Emmanuelle BICHAUD, 33 ans, Ingénieure de recherche et développement SRT-Microcéramique (41)

Dernière mise à jour : 26 juil.

Merci d'avoir accepté l'interview.



  • Pourriez-vous présenter votre parcours ?

Après un diplôme universitaire de technologie en Génie Thermique et Energie, j'ai poursuivi un cursus universitaire en physique appliquée à l’université de Limoges. J’ai alors découvert les matériaux céramiques et intégré le master « procédé d’élaboration des matériaux céramiques » de la même université. A la suite de mon stage de dernière année effectué dans un centre de recherche de Saint Gobain (C.R.E.E), j'ai décidé de terminer mon cursus universitaire par la réalisation d'un doctorat. Ma thèse s’est déroulée entre deux laboratoires de l’université de Grenoble Alpes, le LEPMI et le SIMaP. Celle-ci portait sur l'étude et la compréhension des phénomènes régissant un nouveau procédé de frittage innovant le "flash sintering". Après cela j’ai travaillé 2 ans comme d'ingénieure post-doctorante au CEA de Grenoble, au sein de l'INAC, ou j’ai pu mettre à profit les compétences développées au cours de ma thèse et travailler sur de nouvelles disciplines. J’ai notamment travaillé sur l'élaboration de monocristaux et polycristaux destinés à des applications telles que le refroidissement spatial et la microélectronique.

  • Pourquoi avez-vous décidé d’effectuer une thèse ?

Le doctorat était pour moi un moyen de prétendre à un poste au sein d’un service de recherche et développement dans l’industrie, dans un domaine pour lequel je suis passionnée. Je voulais développer des compétences scientifiques et techniques poussées et surtout je voulais apprendre et découvrir le monde de la recherche.

  • Quel poste occupez-vous aujourd’hui et en quoi votre doctorat vous est-il utile ?
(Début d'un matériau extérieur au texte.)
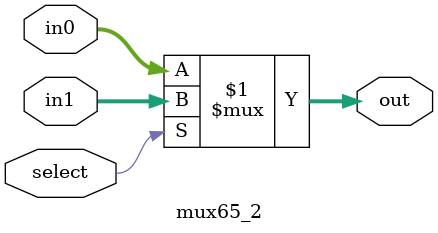
<source format=v>
module mux65_2(out, select, in0, in1);
    input select;
    input [64:0] in0, in1;
    output [64:0] out;
    assign out=select? in1 : in0;
endmodule
</source>
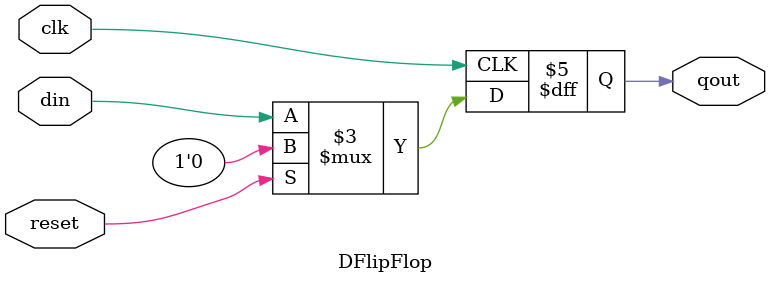
<source format=v>
`timescale 1 ns/100 ps
module DFlipFlop (reset, din, clk, qout);
	input reset, din, clk;
	output qout;
	reg qout;
	always @ (posedge clk) begin
		if (reset)
			qout <= #8 1'b0;
		else
			qout <= #8 din;
	end
endmodule

</source>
J’occupe actuellement le poste d’ingénieure de recherche et développement au sein d’une PME en plein essor « SRT-Microcéramique ». Cette PME fait partie des deux seuls fabriquants européens de condensateur céramique multicouche. Elle compte aujourd’hui un effectif de 20 personnes dont 6 ingénieurs et est en plein développement. Depuis 2016, SRT-Microcéramique développe son activité « hydrogène ». J’ai la charge de la mise en place et de la fiabilisation d’une ligne de production pilote de céramique multicouche pour la fabrication d’hydrogène par électrolyse haute température. Le doctorat que j’ai acquis en 2016 me permets aujourd’hui d’avoir dans un premier temps de solide connaissances scientifiques mais surtout des capacités à s’adapter aux situations, aux problèmes rencontrer. Les entreprises ayant le même profils qu’SRT Microcéramique recherche des profils comme les nôtre pour avancer et développer leurs activités de recherche et développement. Je pense également qu’elles recherchent des personnes passionnées et pluridisciplinaire ce qui correspond assez bien au profil d’un jeune docteur.

  • Quels conseils donneriez-vous à un étudiant qui souhaite se lancer dans une thèse ?

La thèse est une expérience qui peut parfois être difficile. Elle demande de la détermination, de la curiosité scientifique et de l’abnégation. Mais celle-ci nous permet de nous ouvrir au monde, de développer son réseau, sa capacité à communiquer avec les autres. Je conseillerais à l’étudiant, de choisir son sujet avec passion et de saisir cette opportunité. La thèse nous apporte certes de solides compétences technique, scientifiques, développe notre pluridisciplinarité mais surtout elle permet un développement humain et personnel incroyable.